[INFORMATION Boundary: Start]
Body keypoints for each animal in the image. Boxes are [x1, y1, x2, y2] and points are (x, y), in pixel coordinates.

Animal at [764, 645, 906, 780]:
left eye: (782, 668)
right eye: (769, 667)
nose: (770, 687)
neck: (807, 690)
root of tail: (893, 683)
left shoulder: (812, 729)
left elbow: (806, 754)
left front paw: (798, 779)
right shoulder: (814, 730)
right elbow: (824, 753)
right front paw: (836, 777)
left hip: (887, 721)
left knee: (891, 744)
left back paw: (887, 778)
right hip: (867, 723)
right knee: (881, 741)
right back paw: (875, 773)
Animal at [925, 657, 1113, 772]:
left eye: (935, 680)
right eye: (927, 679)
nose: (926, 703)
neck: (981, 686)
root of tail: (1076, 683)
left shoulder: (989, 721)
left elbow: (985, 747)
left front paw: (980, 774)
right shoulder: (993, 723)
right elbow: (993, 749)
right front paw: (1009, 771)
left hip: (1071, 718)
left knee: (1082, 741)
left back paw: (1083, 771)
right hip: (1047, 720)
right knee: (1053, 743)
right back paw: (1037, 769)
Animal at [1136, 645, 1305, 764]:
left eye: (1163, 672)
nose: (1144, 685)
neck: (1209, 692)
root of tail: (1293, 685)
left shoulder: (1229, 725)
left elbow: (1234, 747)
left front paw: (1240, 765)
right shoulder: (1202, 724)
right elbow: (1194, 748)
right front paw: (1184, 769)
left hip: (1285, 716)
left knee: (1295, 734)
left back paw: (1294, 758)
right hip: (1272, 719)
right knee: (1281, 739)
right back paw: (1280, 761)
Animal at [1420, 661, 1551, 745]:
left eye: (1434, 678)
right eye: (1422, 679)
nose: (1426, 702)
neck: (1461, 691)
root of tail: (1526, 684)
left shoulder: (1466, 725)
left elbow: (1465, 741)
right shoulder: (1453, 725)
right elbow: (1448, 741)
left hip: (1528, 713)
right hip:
[INFORMATION Boundary: End]
• WHAT THE TASK ASKS
With the line holding "right back paw: (875, 773)" as the first and the line holding "left back paw: (1294, 758)" as the last, please transcribe exactly the lines of the material above in that range and nothing else.

• RESULT OF THIS TASK
right back paw: (875, 773)
Animal at [925, 657, 1113, 772]:
left eye: (935, 680)
right eye: (927, 679)
nose: (926, 703)
neck: (981, 686)
root of tail: (1076, 683)
left shoulder: (989, 721)
left elbow: (985, 747)
left front paw: (980, 774)
right shoulder: (993, 723)
right elbow: (993, 749)
right front paw: (1009, 771)
left hip: (1071, 718)
left knee: (1082, 741)
left back paw: (1083, 771)
right hip: (1047, 720)
right knee: (1053, 743)
right back paw: (1037, 769)
Animal at [1136, 645, 1305, 764]:
left eye: (1163, 672)
nose: (1144, 685)
neck: (1209, 692)
root of tail: (1293, 685)
left shoulder: (1229, 725)
left elbow: (1234, 747)
left front paw: (1240, 765)
right shoulder: (1202, 724)
right elbow: (1194, 748)
right front paw: (1184, 769)
left hip: (1285, 716)
left knee: (1295, 734)
left back paw: (1294, 758)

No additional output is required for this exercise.